SHOCKING! Canadian judge faces inquiry over handling of sex assault trial

SHOCKING! Canadian judge faces inquiry over handling of sex assault trial


A Canadian judge is facing a disciplinary hearing over controversial comments he made while presiding over a sexual assault case in 2014.

Justice Robin Camp, a provincial judge in Calgary, asked an alleged sexual assault victim why she couldn’t “merely keep her knees together”.

The verdict was overturned on appeal, although the accused man was acquitted by Mr Camp.

The Canadian Judicial Council will determine whether Mr Camp should be removed over his remarks.

Disciplinary hearings for judges are unusual in Canada, where there have only been 11 such inquiries since the national council of senior judges was created in 1971.

Mr Camp triggered indignation during the 2014 case, when he requested a 19-year-old girl, “Why could not you simply keep your knees together?”

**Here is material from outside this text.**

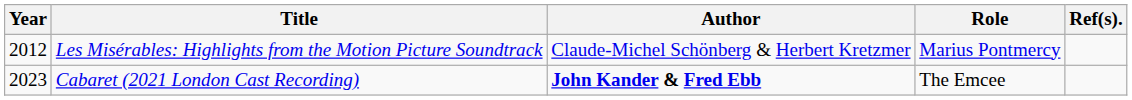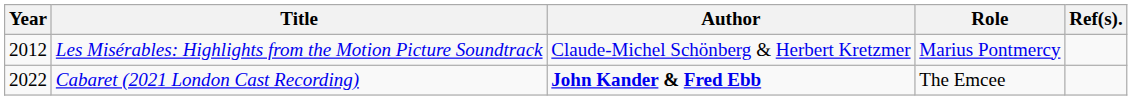Cabaret (2021 London Cast Recording) | Year: 2023 -> 2022
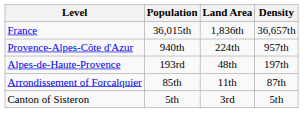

He also said, “pain and sex occasionally go together” and had referred to the complainant as “the accused,” court records show.

The woman told the court Alexander Scott Wagar over a toilet sink raped her at a house party in Calgary.

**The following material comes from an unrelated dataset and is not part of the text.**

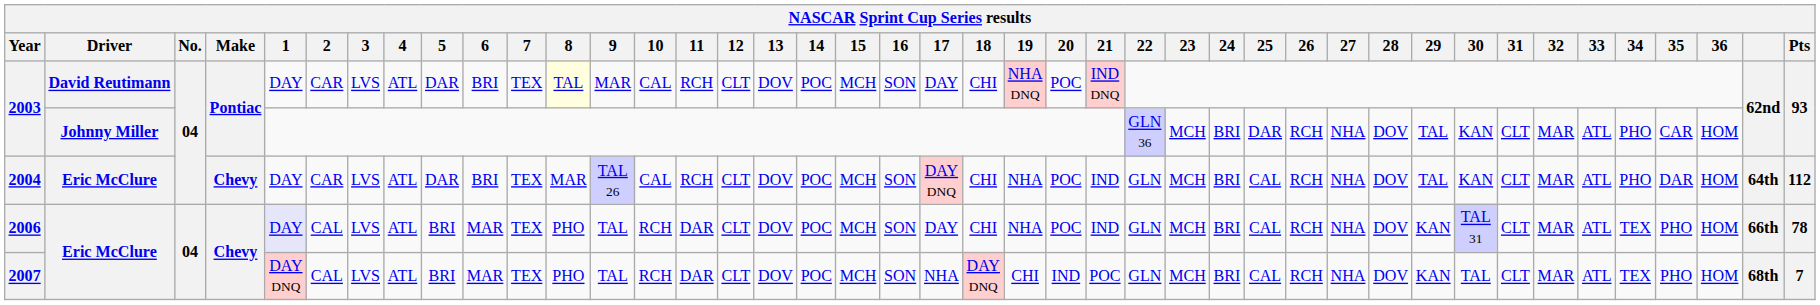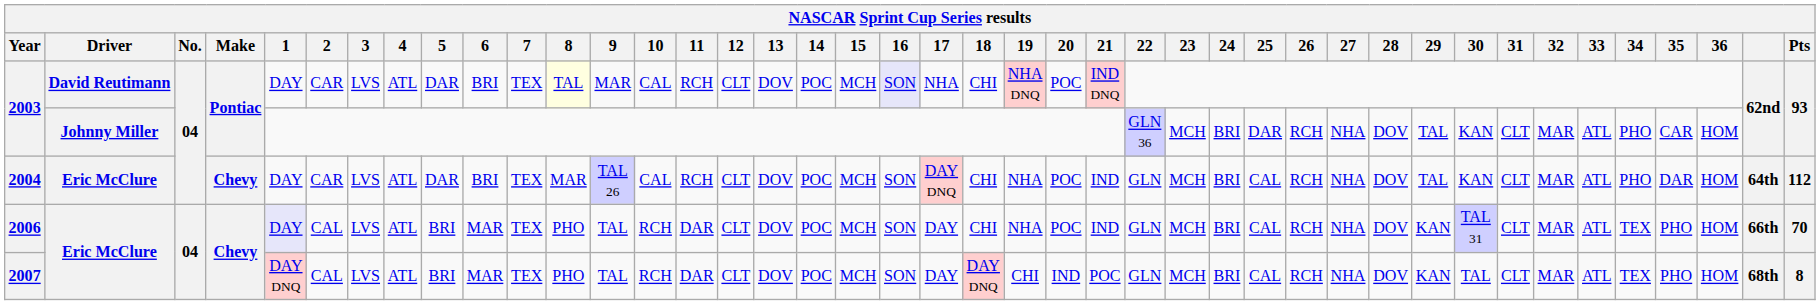2003 / David Reutimann | 16: no background -> lavender background
2003 / David Reutimann | 17: DAY -> NHA
2006 | Pts: 78 -> 70
2007 | 17: NHA -> DAY
2007 | Pts: 7 -> 8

The Alberta Appeal Court overturned Mr Camp’s verdict and a new trial was ordered for Mr Wagar.

Mr Camp had since been elevated to the Federal Court.

The allegations against Mr Camp comprise:

that his remarks “reflected an antipathy” toward laws geared toward protecting vulnerable witnesses
used “stereotypical or biased believing”

asked the alleged victim questions predicated on “discredited, stereotypical premises” of how one should act after a sexual assault

Mr Camp intends to appear before the panel, which is comprised of three judges, who are council members, and two senior lawyers.

He’s expected to apologise for his opinions and say he has participated in counselling and training with a sexual assault legal expert, a psychologist and a superior court judge.

“He believes he can make a positive contribution as a member of the Canadian judiciary,” a notice of response on Mr Camp’s position said on the council’s website.

“He will strive to keep improving and to keep learning.”

The question is expected to last several days and the panel will make a recommendation to the full Canadian Judicial Council.

Mr Camp is not permitted to hear cases in accordance with a Federal Court order.